▸ **WHAT THE EXERCISE ASKS**:
Return each entry exactly, omitting nothing.

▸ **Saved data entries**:
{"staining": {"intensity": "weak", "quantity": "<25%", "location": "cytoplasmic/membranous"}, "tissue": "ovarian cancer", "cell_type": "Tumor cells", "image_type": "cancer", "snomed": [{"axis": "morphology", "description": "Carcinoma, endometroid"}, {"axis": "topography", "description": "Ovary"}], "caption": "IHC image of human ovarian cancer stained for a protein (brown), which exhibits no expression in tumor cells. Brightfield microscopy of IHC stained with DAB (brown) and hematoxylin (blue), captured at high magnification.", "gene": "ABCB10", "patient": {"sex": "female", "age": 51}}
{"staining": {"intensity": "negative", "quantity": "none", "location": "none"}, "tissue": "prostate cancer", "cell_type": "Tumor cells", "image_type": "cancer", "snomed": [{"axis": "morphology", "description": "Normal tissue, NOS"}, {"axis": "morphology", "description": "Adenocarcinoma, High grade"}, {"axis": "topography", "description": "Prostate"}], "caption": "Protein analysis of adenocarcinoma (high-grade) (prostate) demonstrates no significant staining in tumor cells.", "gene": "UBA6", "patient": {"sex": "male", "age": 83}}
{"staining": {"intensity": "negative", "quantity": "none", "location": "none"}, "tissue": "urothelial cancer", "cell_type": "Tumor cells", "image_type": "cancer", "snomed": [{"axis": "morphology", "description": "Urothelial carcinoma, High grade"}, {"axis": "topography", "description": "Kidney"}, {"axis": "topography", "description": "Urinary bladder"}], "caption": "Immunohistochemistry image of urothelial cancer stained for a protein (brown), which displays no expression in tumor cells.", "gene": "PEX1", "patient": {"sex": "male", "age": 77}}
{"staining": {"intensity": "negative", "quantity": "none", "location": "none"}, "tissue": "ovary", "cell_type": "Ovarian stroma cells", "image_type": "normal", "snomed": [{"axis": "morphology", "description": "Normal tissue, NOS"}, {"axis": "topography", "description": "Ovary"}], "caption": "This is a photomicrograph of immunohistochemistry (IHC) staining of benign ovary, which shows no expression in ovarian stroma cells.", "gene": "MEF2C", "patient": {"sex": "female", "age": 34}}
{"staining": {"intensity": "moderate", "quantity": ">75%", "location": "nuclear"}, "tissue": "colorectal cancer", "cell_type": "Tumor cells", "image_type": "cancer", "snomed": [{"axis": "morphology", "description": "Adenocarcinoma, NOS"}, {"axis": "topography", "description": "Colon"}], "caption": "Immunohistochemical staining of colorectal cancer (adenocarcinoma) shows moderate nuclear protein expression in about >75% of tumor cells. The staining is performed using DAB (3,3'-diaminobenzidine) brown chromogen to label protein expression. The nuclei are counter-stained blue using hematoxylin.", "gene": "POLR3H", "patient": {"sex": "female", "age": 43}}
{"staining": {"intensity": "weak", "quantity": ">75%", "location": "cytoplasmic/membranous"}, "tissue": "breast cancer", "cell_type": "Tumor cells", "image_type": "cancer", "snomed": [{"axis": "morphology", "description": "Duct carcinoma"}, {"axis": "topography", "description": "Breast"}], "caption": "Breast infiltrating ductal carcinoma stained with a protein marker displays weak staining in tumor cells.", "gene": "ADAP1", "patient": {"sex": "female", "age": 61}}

▸ **EXERCISE ANSWER**:
{"staining": {"intensity": "weak", "quantity": "<25%", "location": "cytoplasmic/membranous"}, "tissue": "ovarian cancer", "cell_type": "Tumor cells", "image_type": "cancer", "snomed": [{"axis": "morphology", "description": "Carcinoma, endometroid"}, {"axis": "topography", "description": "Ovary"}], "caption": "IHC image of human ovarian cancer stained for a protein (brown), which exhibits no expression in tumor cells. Brightfield microscopy of IHC stained with DAB (brown) and hematoxylin (blue), captured at high magnification.", "gene": "ABCB10", "patient": {"sex": "female", "age": 51}}
{"staining": {"intensity": "negative", "quantity": "none", "location": "none"}, "tissue": "prostate cancer", "cell_type": "Tumor cells", "image_type": "cancer", "snomed": [{"axis": "morphology", "description": "Normal tissue, NOS"}, {"axis": "morphology", "description": "Adenocarcinoma, High grade"}, {"axis": "topography", "description": "Prostate"}], "caption": "Protein analysis of adenocarcinoma (high-grade) (prostate) demonstrates no significant staining in tumor cells.", "gene": "UBA6", "patient": {"sex": "male", "age": 83}}
{"staining": {"intensity": "negative", "quantity": "none", "location": "none"}, "tissue": "urothelial cancer", "cell_type": "Tumor cells", "image_type": "cancer", "snomed": [{"axis": "morphology", "description": "Urothelial carcinoma, High grade"}, {"axis": "topography", "description": "Kidney"}, {"axis": "topography", "description": "Urinary bladder"}], "caption": "Immunohistochemistry image of urothelial cancer stained for a protein (brown), which displays no expression in tumor cells.", "gene": "PEX1", "patient": {"sex": "male", "age": 77}}
{"staining": {"intensity": "negative", "quantity": "none", "location": "none"}, "tissue": "ovary", "cell_type": "Ovarian stroma cells", "image_type": "normal", "snomed": [{"axis": "morphology", "description": "Normal tissue, NOS"}, {"axis": "topography", "description": "Ovary"}], "caption": "This is a photomicrograph of immunohistochemistry (IHC) staining of benign ovary, which shows no expression in ovarian stroma cells.", "gene": "MEF2C", "patient": {"sex": "female", "age": 34}}
{"staining": {"intensity": "moderate", "quantity": ">75%", "location": "nuclear"}, "tissue": "colorectal cancer", "cell_type": "Tumor cells", "image_type": "cancer", "snomed": [{"axis": "morphology", "description": "Adenocarcinoma, NOS"}, {"axis": "topography", "description": "Colon"}], "caption": "Immunohistochemical staining of colorectal cancer (adenocarcinoma) shows moderate nuclear protein expression in about >75% of tumor cells. The staining is performed using DAB (3,3'-diaminobenzidine) brown chromogen to label protein expression. The nuclei are counter-stained blue using hematoxylin.", "gene": "POLR3H", "patient": {"sex": "female", "age": 43}}
{"staining": {"intensity": "weak", "quantity": ">75%", "location": "cytoplasmic/membranous"}, "tissue": "breast cancer", "cell_type": "Tumor cells", "image_type": "cancer", "snomed": [{"axis": "morphology", "description": "Duct carcinoma"}, {"axis": "topography", "description": "Breast"}], "caption": "Breast infiltrating ductal carcinoma stained with a protein marker displays weak staining in tumor cells.", "gene": "ADAP1", "patient": {"sex": "female", "age": 61}}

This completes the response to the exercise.